━━━ Excerpt ━━━
What would you do as an older driver to keep yourself and your loved ones safe on the road at night? Assess the ability to drive safely first.
Take the following measure as well:
● Make an appointment with an eye doctor at least every two years, or more often if you have a serious eye problem or visual complaint. Tell your eye doctor about any issues you have while driving at night so you can get advanced tests, such as a visual field assessment or contrast sensitivity testing.
● If you have diabetes, have your eyes checked at least once a year and closely follow your doctor’s advice for diet, blood sugar management, insulin, and self-care to avoid diabetic retinopathy, which can cause serious vision loss without warning.
How a Doctor Can Help You See Better at Night
● When you notice signs of sight-threatening eye disorders, seek medical help right away. Remember that many signs of eye problems occur late in the disease phase, so acting quickly is critical.
● Request special night driving glasses from your eye care specialist to help you see better on the road from sunset to sunrise. Glare can be reduced with anti-reflective coatings. Halos, star bursts, glare, and other irritating aberrations can be reduced with lenses developed with wavefront diagnostic technology.
━━━
**Work item:**
Please revise the night-driving passage, beginning at the words "How a Doctor" and stopping after "wavefront diagnostic technology.", so that "sight-threatening" becomes "vision-threatening".
━━━ Information supplied ━━━
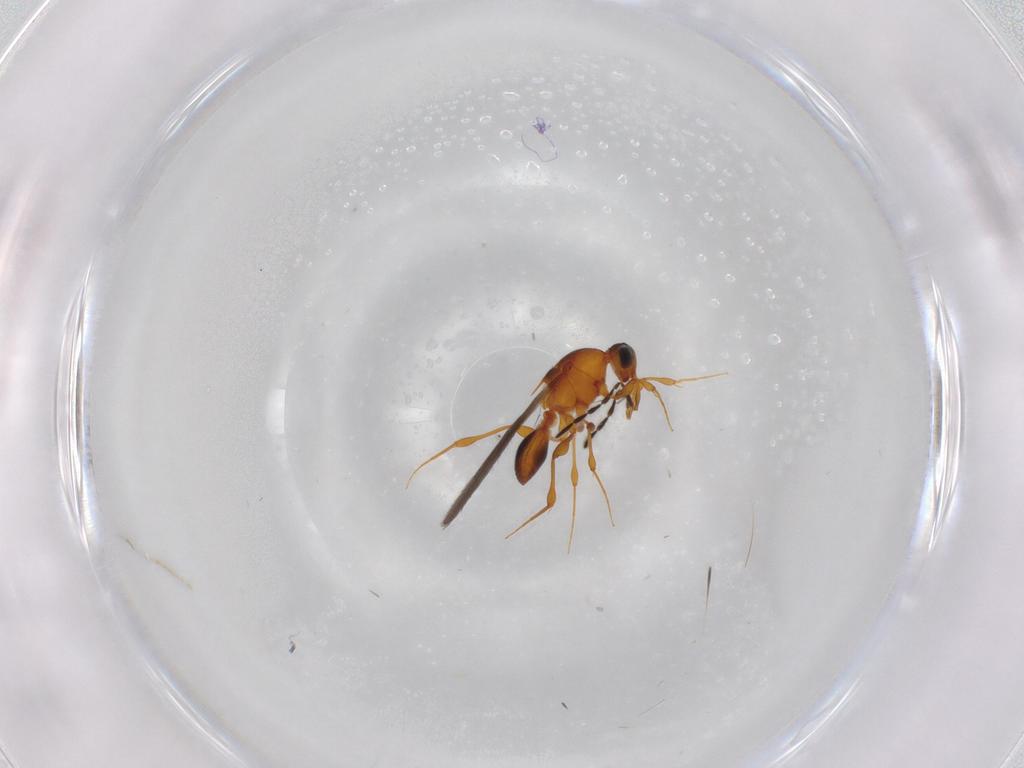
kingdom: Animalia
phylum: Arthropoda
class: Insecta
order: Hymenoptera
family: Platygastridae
━━━
━━━ Information supplied ━━━
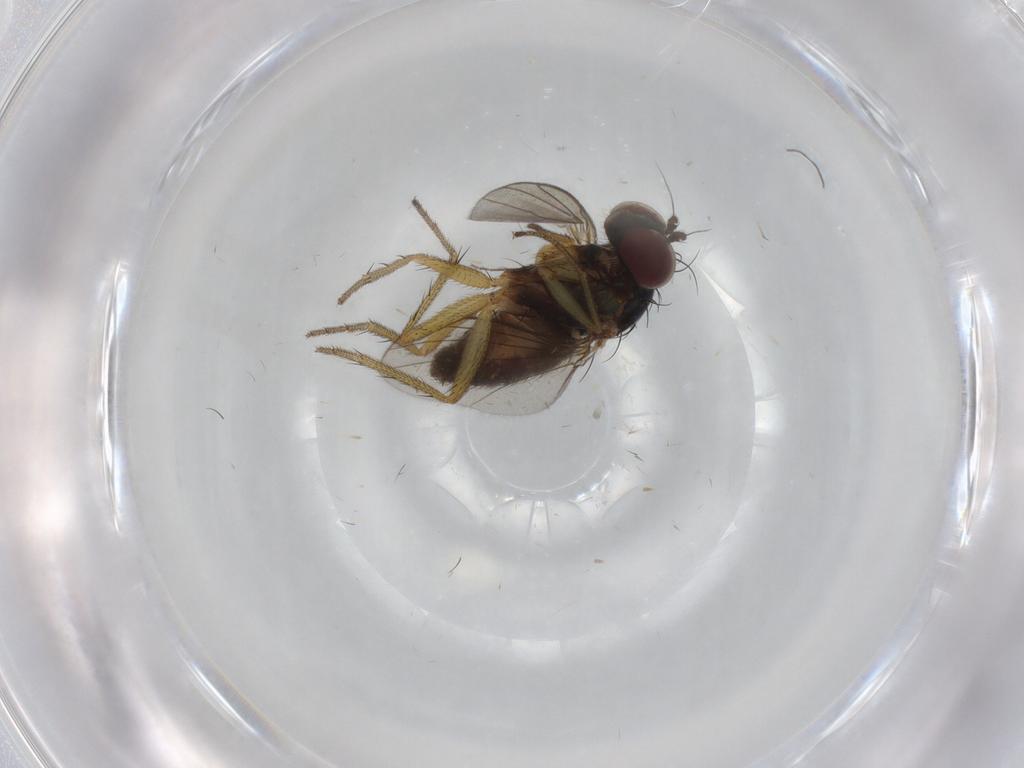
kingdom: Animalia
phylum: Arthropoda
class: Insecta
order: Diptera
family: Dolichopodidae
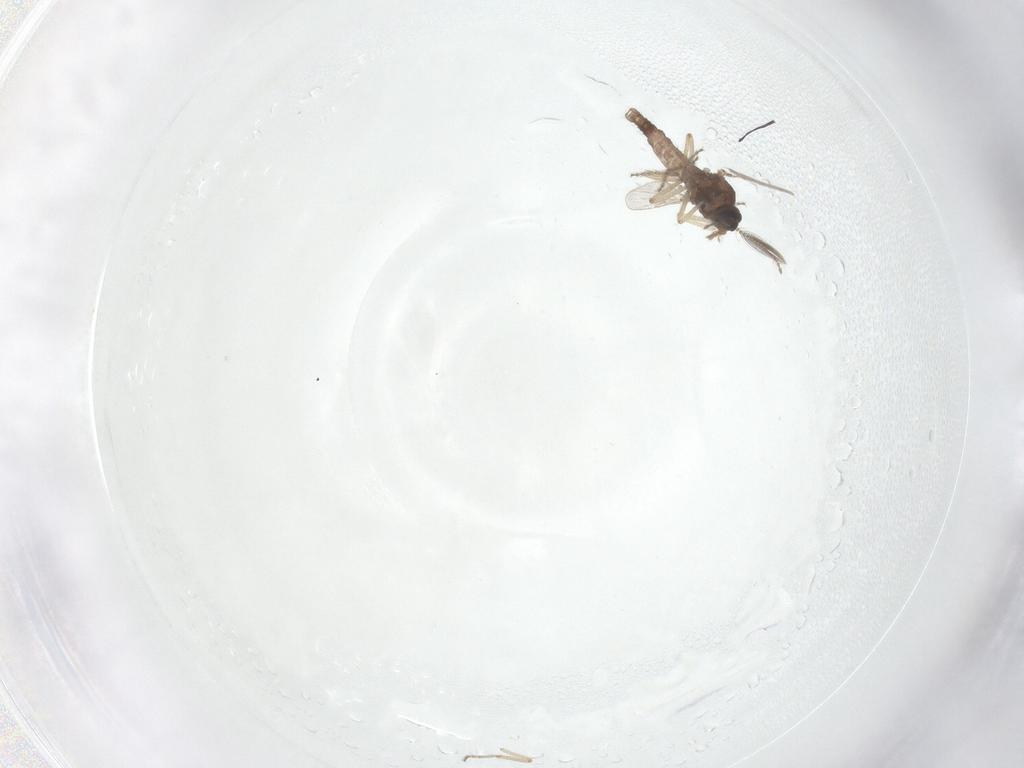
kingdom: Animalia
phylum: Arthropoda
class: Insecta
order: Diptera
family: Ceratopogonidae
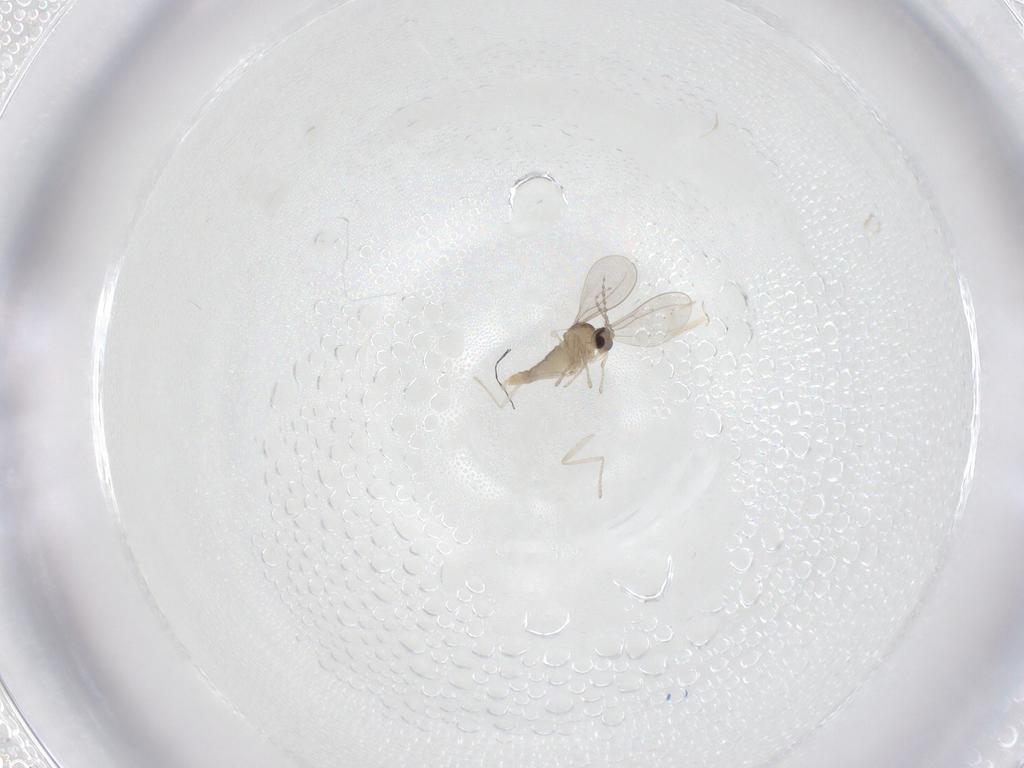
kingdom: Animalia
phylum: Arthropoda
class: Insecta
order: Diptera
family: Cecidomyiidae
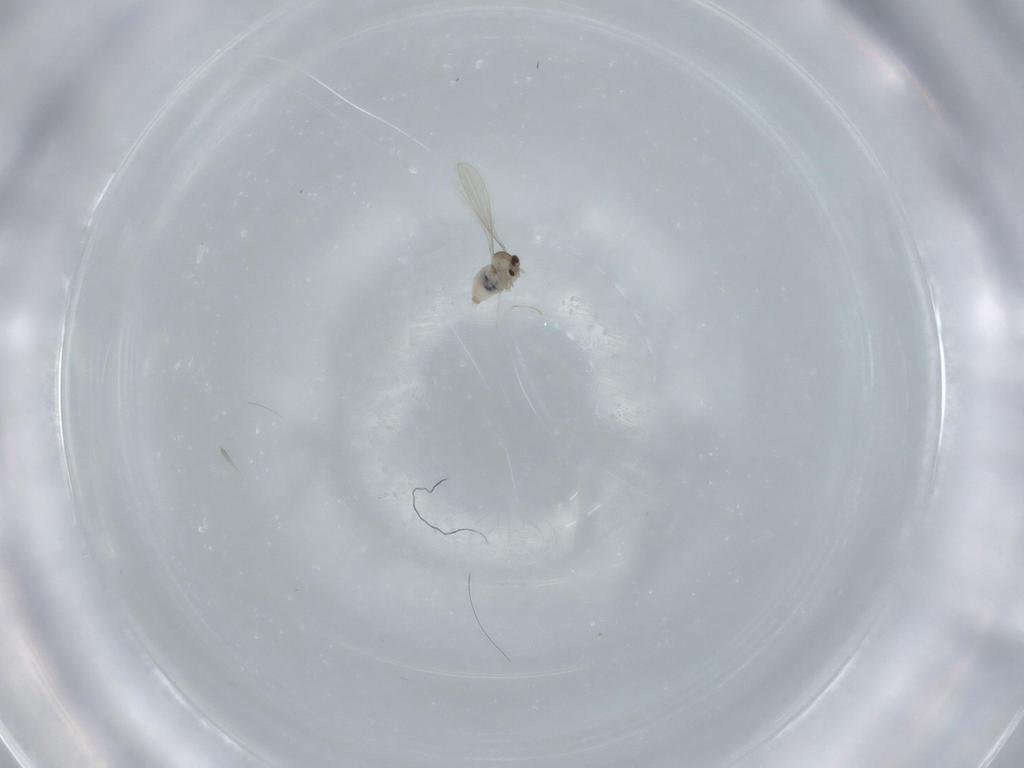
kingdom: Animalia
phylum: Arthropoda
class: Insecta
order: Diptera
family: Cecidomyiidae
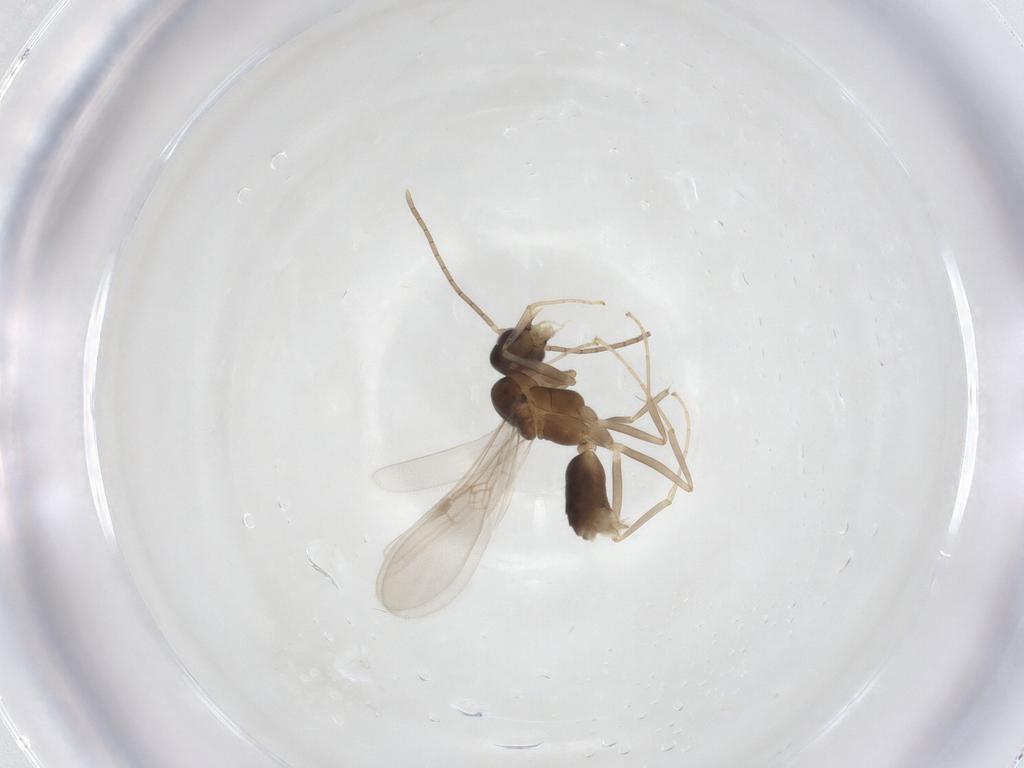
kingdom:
━━━
━━━ Information supplied ━━━
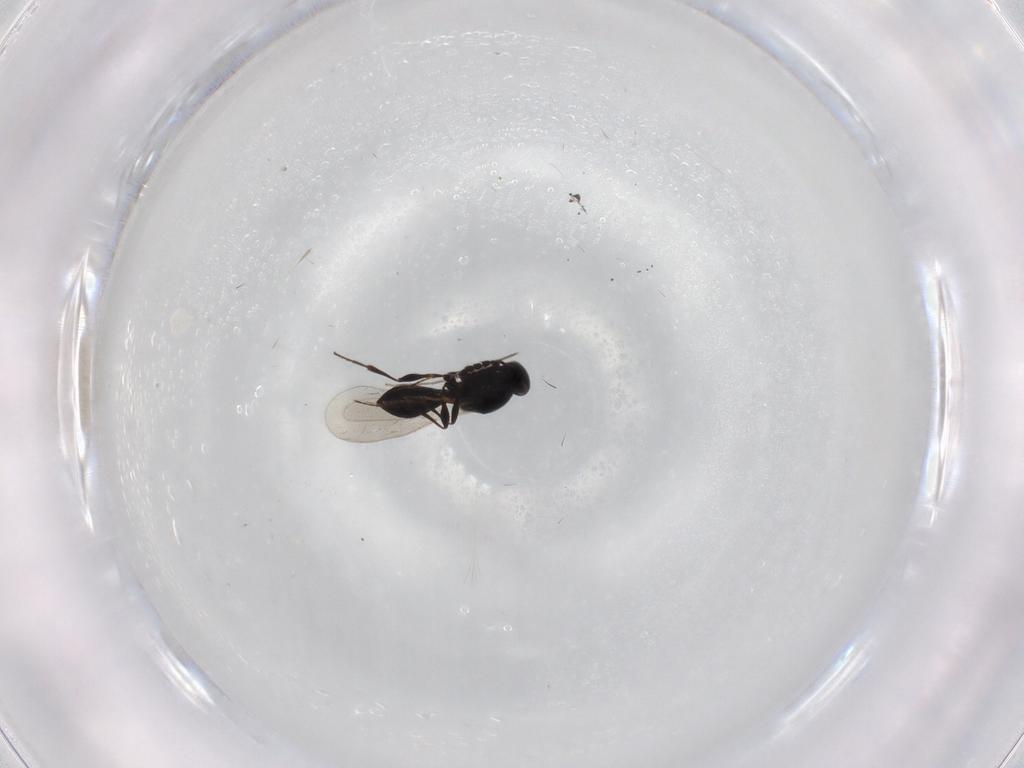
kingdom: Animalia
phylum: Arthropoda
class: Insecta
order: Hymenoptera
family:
━━━
**Answer section:**
How a Doctor Can Help You See Better at Night
● When you notice signs of vision-threatening eye disorders, seek medical help right away. Remember that many signs of eye problems occur late in the disease phase, so acting quickly is critical.
● Request special night driving glasses from your eye care specialist to help you see better on the road from sunset to sunrise. Glare can be reduced with anti-reflective coatings. Halos, star bursts, glare, and other irritating aberrations can be reduced with lenses developed with wavefront diagnostic technology.